===== Source data

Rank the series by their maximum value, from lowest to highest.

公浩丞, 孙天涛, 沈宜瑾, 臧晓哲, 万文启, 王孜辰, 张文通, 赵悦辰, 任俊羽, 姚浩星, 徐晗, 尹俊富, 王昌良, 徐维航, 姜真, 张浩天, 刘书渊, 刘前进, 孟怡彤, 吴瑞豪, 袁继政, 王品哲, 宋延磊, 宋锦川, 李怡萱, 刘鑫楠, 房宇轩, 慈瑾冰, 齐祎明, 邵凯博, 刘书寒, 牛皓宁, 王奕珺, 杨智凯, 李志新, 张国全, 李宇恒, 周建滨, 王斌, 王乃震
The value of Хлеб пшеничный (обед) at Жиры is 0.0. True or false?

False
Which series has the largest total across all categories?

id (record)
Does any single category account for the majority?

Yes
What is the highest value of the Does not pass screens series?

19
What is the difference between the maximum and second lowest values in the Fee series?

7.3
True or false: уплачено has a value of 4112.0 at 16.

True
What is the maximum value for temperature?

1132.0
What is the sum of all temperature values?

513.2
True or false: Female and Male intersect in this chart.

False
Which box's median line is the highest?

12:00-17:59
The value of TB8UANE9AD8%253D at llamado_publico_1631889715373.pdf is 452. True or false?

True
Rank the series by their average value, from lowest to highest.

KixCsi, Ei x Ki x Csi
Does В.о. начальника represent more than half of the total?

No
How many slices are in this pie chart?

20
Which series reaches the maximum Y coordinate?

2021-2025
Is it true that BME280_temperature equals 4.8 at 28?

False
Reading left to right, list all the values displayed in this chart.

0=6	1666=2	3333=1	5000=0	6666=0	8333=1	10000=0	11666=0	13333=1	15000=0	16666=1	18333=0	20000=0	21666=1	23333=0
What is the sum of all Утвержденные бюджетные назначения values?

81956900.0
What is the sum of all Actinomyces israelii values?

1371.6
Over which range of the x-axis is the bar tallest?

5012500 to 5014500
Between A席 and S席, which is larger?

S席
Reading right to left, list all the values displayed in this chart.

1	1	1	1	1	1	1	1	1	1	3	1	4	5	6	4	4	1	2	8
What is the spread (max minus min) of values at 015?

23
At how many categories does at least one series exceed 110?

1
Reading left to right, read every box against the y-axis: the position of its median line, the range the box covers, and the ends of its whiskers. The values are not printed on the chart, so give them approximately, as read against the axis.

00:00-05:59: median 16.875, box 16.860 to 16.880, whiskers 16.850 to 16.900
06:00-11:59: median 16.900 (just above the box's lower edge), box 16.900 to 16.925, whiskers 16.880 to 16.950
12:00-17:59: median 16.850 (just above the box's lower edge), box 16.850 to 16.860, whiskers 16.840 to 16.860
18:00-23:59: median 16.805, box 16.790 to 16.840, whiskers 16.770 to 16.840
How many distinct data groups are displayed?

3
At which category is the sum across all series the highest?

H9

==========

Print all of the records above verbatim, line for line.

Rank the series by their maximum value, from lowest to highest.

公浩丞, 孙天涛, 沈宜瑾, 臧晓哲, 万文启, 王孜辰, 张文通, 赵悦辰, 任俊羽, 姚浩星, 徐晗, 尹俊富, 王昌良, 徐维航, 姜真, 张浩天, 刘书渊, 刘前进, 孟怡彤, 吴瑞豪, 袁继政, 王品哲, 宋延磊, 宋锦川, 李怡萱, 刘鑫楠, 房宇轩, 慈瑾冰, 齐祎明, 邵凯博, 刘书寒, 牛皓宁, 王奕珺, 杨智凯, 李志新, 张国全, 李宇恒, 周建滨, 王斌, 王乃震
The value of Хлеб пшеничный (обед) at Жиры is 0.0. True or false?

False
Which series has the largest total across all categories?

id (record)
Does any single category account for the majority?

Yes
What is the highest value of the Does not pass screens series?

19
What is the difference between the maximum and second lowest values in the Fee series?

7.3
True or false: уплачено has a value of 4112.0 at 16.

True
What is the maximum value for temperature?

1132.0
What is the sum of all temperature values?

513.2
True or false: Female and Male intersect in this chart.

False
Which box's median line is the highest?

12:00-17:59
The value of TB8UANE9AD8%253D at llamado_publico_1631889715373.pdf is 452. True or false?

True
Rank the series by their average value, from lowest to highest.

KixCsi, Ei x Ki x Csi
Does В.о. начальника represent more than half of the total?

No
How many slices are in this pie chart?

20
Which series reaches the maximum Y coordinate?

2021-2025
Is it true that BME280_temperature equals 4.8 at 28?

False
Reading left to right, list all the values displayed in this chart.

0=6	1666=2	3333=1	5000=0	6666=0	8333=1	10000=0	11666=0	13333=1	15000=0	16666=1	18333=0	20000=0	21666=1	23333=0
What is the sum of all Утвержденные бюджетные назначения values?

81956900.0
What is the sum of all Actinomyces israelii values?

1371.6
Over which range of the x-axis is the bar tallest?

5012500 to 5014500
Between A席 and S席, which is larger?

S席
Reading right to left, list all the values displayed in this chart.

1	1	1	1	1	1	1	1	1	1	3	1	4	5	6	4	4	1	2	8
What is the spread (max minus min) of values at 015?

23
At how many categories does at least one series exceed 110?

1
Reading left to right, read every box against the y-axis: the position of its median line, the range the box covers, and the ends of its whiskers. The values are not printed on the chart, so give them approximately, as read against the axis.

00:00-05:59: median 16.875, box 16.860 to 16.880, whiskers 16.850 to 16.900
06:00-11:59: median 16.900 (just above the box's lower edge), box 16.900 to 16.925, whiskers 16.880 to 16.950
12:00-17:59: median 16.850 (just above the box's lower edge), box 16.850 to 16.860, whiskers 16.840 to 16.860
18:00-23:59: median 16.805, box 16.790 to 16.840, whiskers 16.770 to 16.840
How many distinct data groups are displayed?

3
At which category is the sum across all series the highest?

H9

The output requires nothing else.